Not a fan of Alexa at the moment, but I can totally picture it's going to be absolutely massive and everywhere once 5G network is launched and more IoT devices will flood the market. Amazon is pushing hard to make it more ubiquitous and it just seems inevitable. Might be a good time to learn some Alexa skills now.
Alexa needs voice personalization like Siri and a parental mode. My kids keep turning off my timers and lights.. it’d be nice for Alexa to have a mode where it won’t do that unless it’s my voice.
Biggest gripes for me is that it needs to work better across multiple devices. If I ask it to list my timers I want it to list my timers (so voice personalization) irrespective which room in the house I'm in. But currently timers and alarms are per Alexa device.
Also needs to get better at identifying the closest device, and letting you turn off alarms etc. from any device - it's incredibly annoying to have an alarm go off downstairs when I'm upstairs and have to be close enough to the right device to turn it off.

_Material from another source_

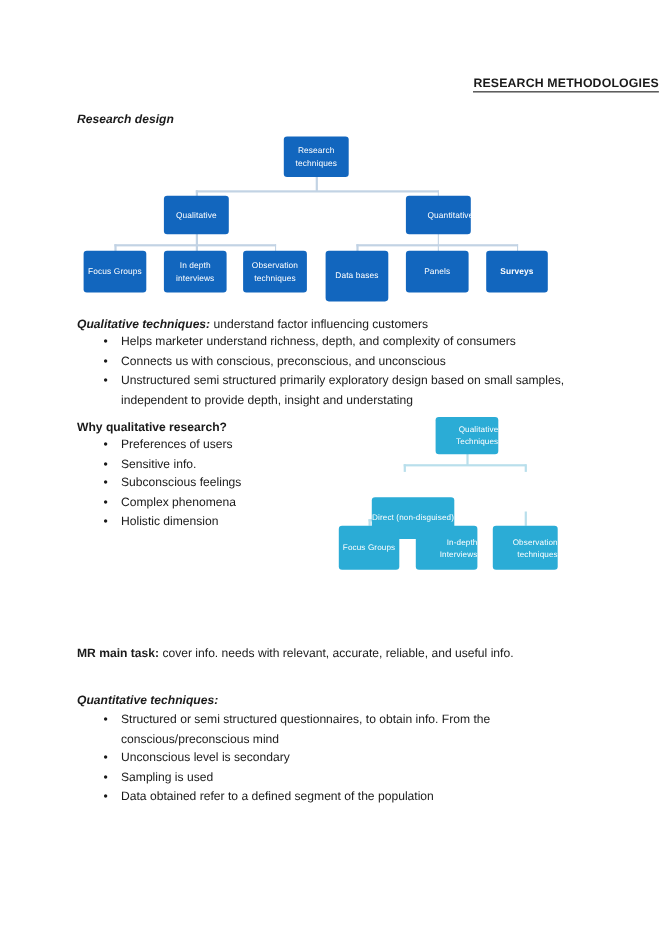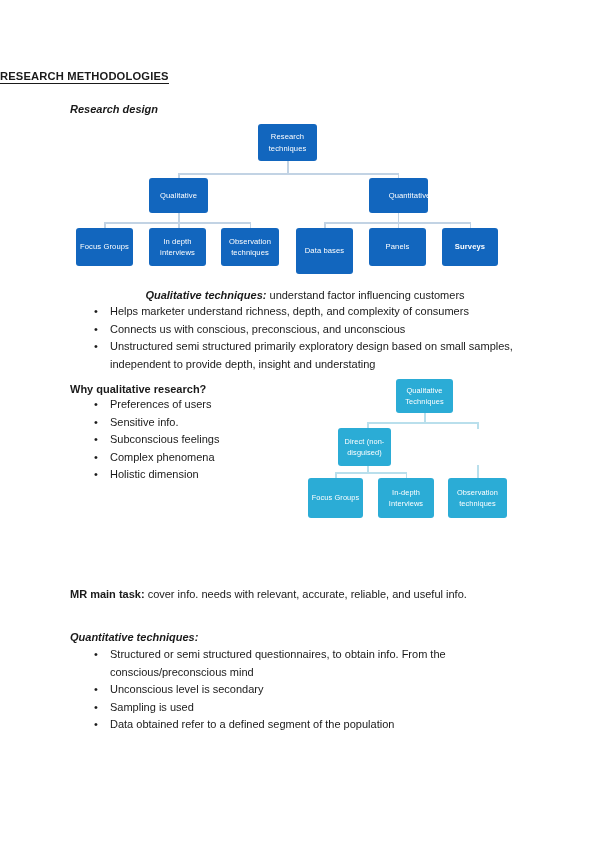"RESEARCH METHODOLOGIES" .doc-title { text-align: left -> right }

I get why to an extent - while solving the distribution might be simple, it's a much harder contextual problem to figure out what a request means across multiple devices. E.g if someone sets an alarm in one bedroom it probably shouldn't go off anywhere else, and if you ask to turn off an alarm in one bedroom it probably shouldn't cancel the one in the other. Voice personalization would at least make that less ambiguous, though they would sti need some careful thinking.
It’s true that a good PA brings much earlier context, and “out of band” context to the table, but a customer support service (e.g. delta) really does not.
With this in mind, I think these conversational agents are going to be much more performant than expected in the fairly near future.